Lei prega per i suoi nemici?
Sabbah: Certo, ma non c’è nessuno che io possa mettere per definizione nella categoria dei miei nemici. Per Dio nessuno è nemico: ogni essere umano è creatura, figlio di Dio, amato da lui e chiamato alla salvezza. Dio è il modello del cristiano: per me dunque nessuno è nemico. Tutti, ebrei e palestinesi, sono figli di Dio, amati da lui e ugualmente chiamati alla salvezza. Ci sono coloro che violano la giustizia o causano danni agli altri, o li opprimono: malgrado tutto il male che possono fare, rimangono figli di Dio e la loro dignità proviene da questo fatto. Malgrado il loro male, essi sono amati, ma si dice loro che sono in una situazione di ingiustizia, che devono uscirne e mettere fine alle loro ingiustizie.

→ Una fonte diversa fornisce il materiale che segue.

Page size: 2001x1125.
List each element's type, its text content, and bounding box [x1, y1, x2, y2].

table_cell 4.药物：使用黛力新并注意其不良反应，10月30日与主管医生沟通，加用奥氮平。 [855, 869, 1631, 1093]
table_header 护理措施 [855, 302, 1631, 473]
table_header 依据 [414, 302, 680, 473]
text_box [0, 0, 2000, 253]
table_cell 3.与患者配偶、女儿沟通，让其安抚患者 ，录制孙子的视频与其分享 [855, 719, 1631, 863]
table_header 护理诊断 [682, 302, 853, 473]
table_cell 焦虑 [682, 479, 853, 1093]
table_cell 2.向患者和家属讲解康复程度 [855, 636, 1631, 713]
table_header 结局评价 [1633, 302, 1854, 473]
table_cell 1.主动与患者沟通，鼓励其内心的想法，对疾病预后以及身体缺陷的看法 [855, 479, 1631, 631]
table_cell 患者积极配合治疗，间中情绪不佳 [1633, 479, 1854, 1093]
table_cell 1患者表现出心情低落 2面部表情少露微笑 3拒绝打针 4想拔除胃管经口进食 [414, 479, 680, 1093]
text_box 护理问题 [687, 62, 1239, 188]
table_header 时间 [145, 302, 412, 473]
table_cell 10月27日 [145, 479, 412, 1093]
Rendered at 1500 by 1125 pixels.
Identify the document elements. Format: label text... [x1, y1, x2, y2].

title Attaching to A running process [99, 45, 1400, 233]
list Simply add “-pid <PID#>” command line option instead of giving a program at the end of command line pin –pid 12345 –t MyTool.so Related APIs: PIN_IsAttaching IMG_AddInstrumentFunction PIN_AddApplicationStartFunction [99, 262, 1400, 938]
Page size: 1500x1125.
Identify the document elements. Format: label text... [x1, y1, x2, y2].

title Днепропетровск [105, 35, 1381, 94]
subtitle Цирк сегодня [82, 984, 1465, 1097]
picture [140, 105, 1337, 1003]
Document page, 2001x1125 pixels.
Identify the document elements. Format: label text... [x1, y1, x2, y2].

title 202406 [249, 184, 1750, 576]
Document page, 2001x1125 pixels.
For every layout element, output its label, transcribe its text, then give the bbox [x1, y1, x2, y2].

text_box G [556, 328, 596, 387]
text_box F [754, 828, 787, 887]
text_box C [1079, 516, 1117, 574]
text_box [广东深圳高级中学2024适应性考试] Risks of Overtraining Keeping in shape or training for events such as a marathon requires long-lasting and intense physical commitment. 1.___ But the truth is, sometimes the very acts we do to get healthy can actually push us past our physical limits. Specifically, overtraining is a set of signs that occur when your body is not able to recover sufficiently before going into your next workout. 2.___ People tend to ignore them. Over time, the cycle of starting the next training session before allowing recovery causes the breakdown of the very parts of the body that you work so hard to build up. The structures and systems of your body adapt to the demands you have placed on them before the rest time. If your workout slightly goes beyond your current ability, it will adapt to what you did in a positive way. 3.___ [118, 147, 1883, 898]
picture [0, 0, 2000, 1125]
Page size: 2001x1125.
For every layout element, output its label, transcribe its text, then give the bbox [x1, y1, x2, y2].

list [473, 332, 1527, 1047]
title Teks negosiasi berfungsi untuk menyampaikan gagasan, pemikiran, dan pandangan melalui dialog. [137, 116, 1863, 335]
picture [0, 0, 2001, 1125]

Ma i fedeli palestinesi accettano completamente queste sue posizioni?
Sabbah: È difficile capire e vivere questa visione. Quando uno è proprio sotto l’oppressione, è difficile alzarlo a questo livello fino a fargli vedere la dignità di figlio di Dio nel suo oppressore. Comunque, la verità profonda è questa e la si deve proclamare.
Cosa accadrà dopo Arafat? Lei è preoccupato?
Sabbah: Di cosa? Più di quello che abbiamo sopportato non può accadere. Ma un giorno ci sarà la pace.